Using the entries that follow, write out the line containing "vamos a tratar de solucionar este problema", the line containing "y vamos a ayudarte a solucionarlo.", and every line between them, exactly and nothing else.

■ **Dataset content**
********

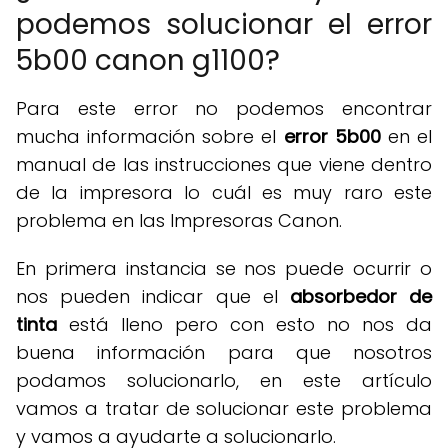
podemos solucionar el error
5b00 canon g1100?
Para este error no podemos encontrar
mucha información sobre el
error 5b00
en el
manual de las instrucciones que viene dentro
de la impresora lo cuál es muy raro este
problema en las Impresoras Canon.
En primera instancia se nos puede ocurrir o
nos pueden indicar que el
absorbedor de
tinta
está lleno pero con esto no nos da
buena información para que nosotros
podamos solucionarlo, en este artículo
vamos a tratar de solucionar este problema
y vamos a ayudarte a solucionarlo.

********

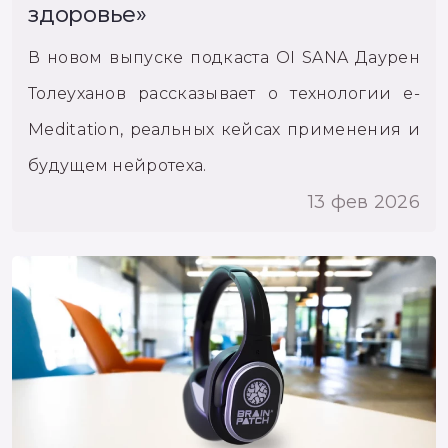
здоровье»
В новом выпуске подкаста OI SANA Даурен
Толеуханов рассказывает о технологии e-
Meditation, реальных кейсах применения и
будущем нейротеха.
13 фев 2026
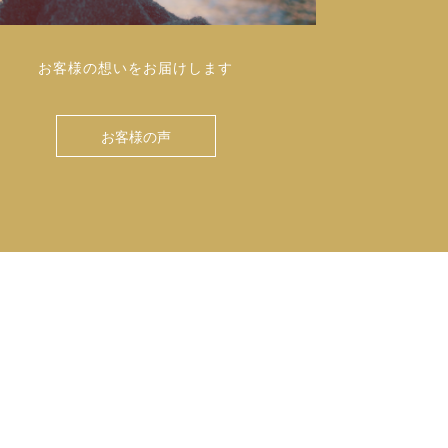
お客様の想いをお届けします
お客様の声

********

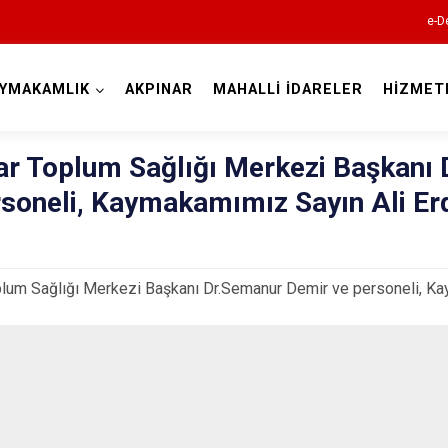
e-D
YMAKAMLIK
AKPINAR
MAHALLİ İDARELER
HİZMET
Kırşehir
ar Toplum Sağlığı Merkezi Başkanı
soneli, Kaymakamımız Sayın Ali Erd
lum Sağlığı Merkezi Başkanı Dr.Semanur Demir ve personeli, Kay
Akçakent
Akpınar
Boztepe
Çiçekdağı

********

■ **Output for this exercise**
vamos a tratar de solucionar este problema
y vamos a ayudarte a solucionarlo.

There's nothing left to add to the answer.